AIM OF THE TASK:
Transcribe the following records exactly, images excluded.

Saved entries
^^^^^^^^^^^^^^^^

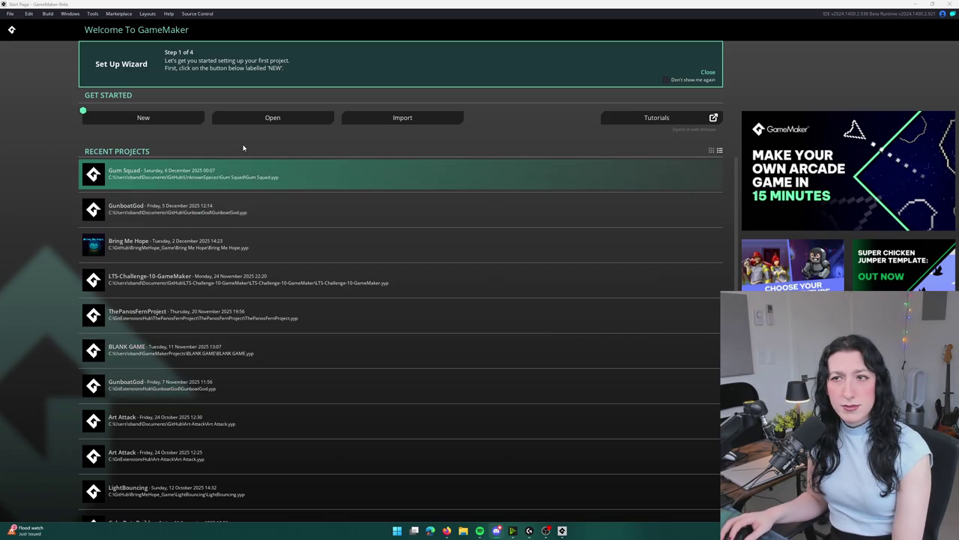
click(707, 72)
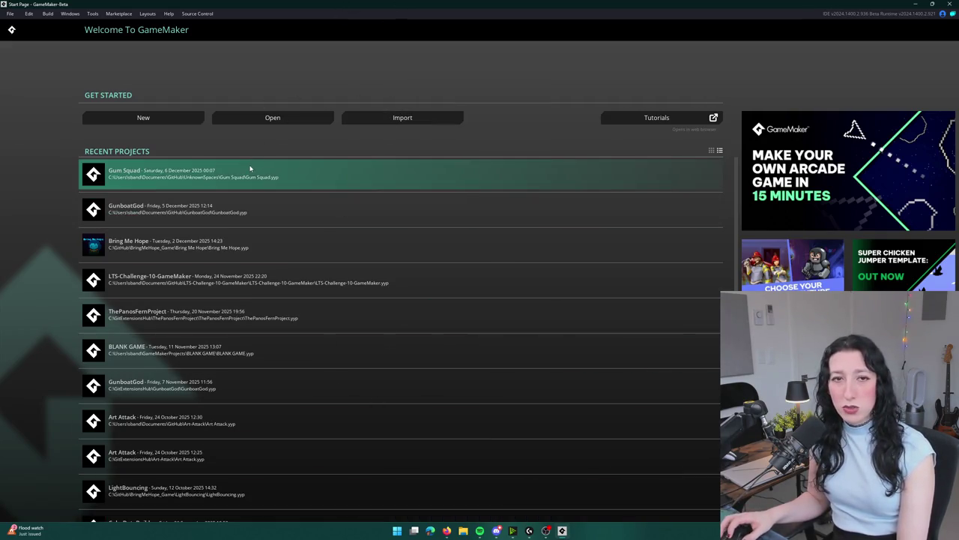
click(250, 169)
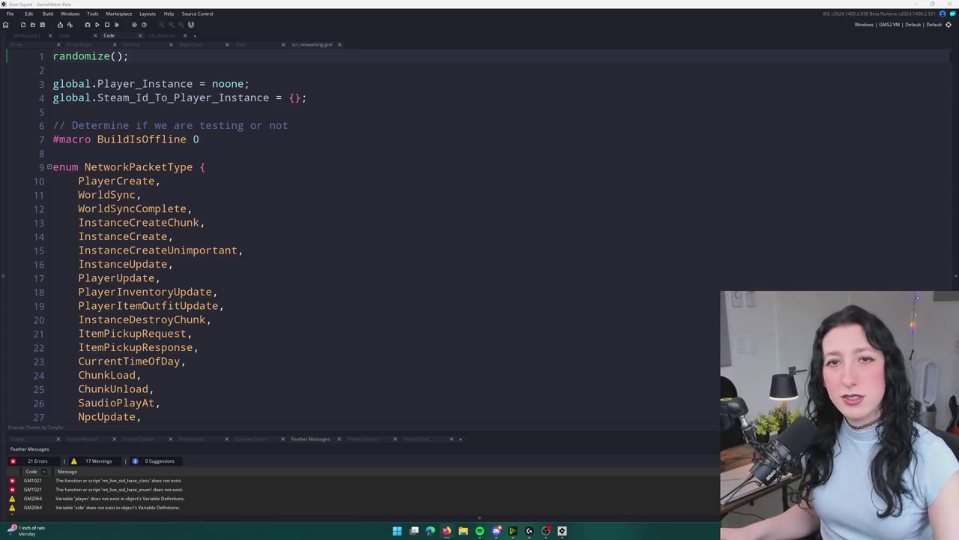
Scroll through scr_networking, then build and run Gum Squad with F5.
click(218, 166)
scroll(260, 161, down, 1)
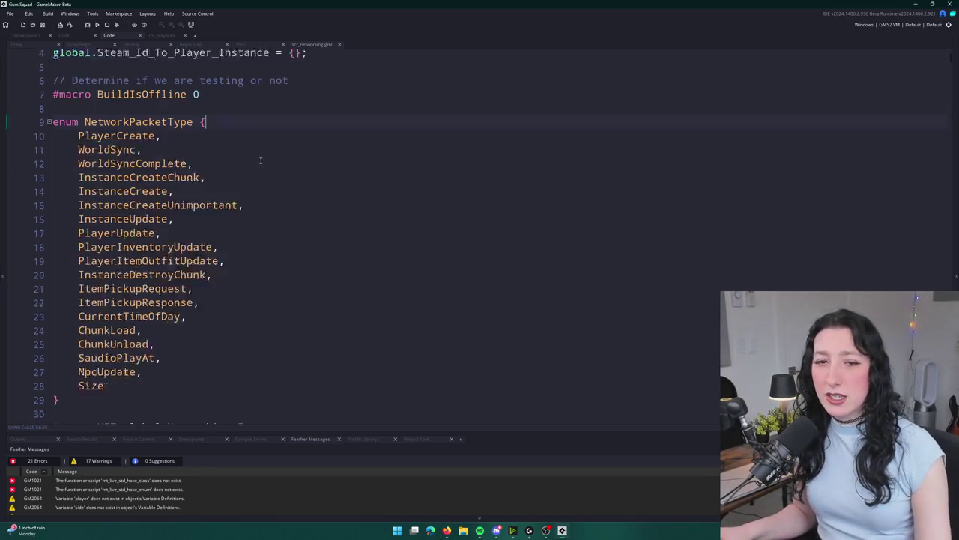
scroll(260, 160, down, 7)
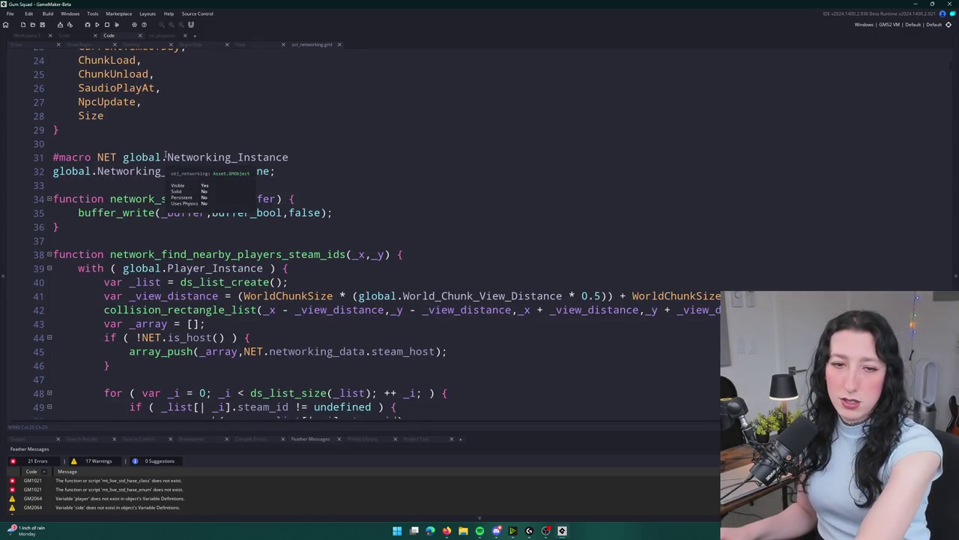
scroll(418, 235, down, 6)
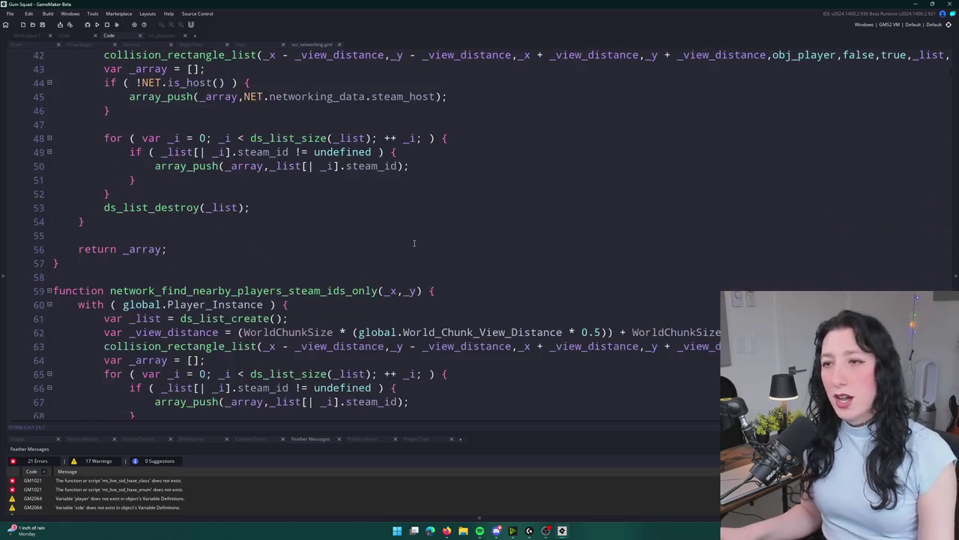
key(F5)
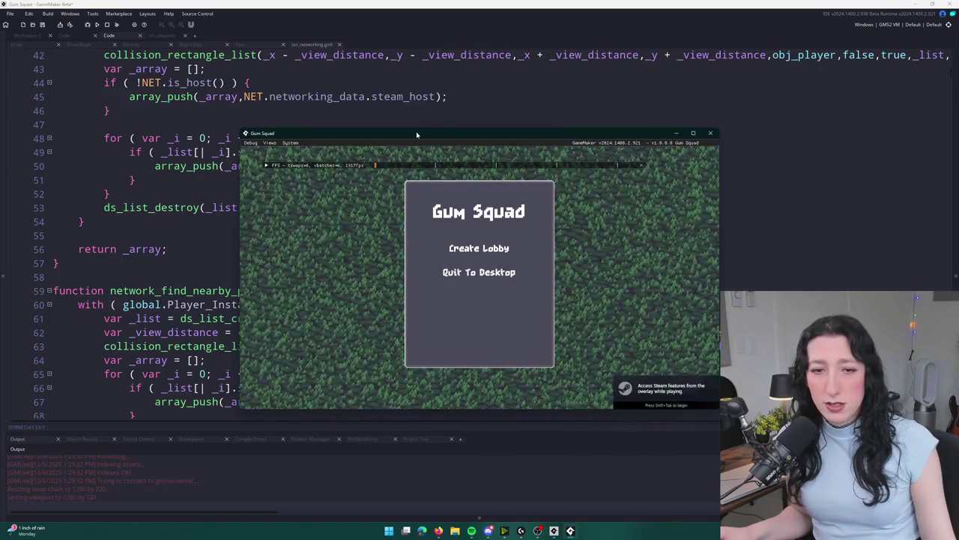
Maximize the game window, create a lobby, and toggle the inventory panel with Tab.
double_click(365, 133)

^^^^^^^^^^^^^^^^

WRITTEN ANSWER:
click(707, 72)
click(250, 169)
Scroll through scr_networking, then build and run Gum Squad with F5.
click(218, 166)
scroll(260, 161, down, 1)
scroll(260, 160, down, 7)
scroll(418, 235, down, 6)
key(F5)
Maximize the game window, create a lobby, and toggle the inventory panel with Tab.
double_click(365, 133)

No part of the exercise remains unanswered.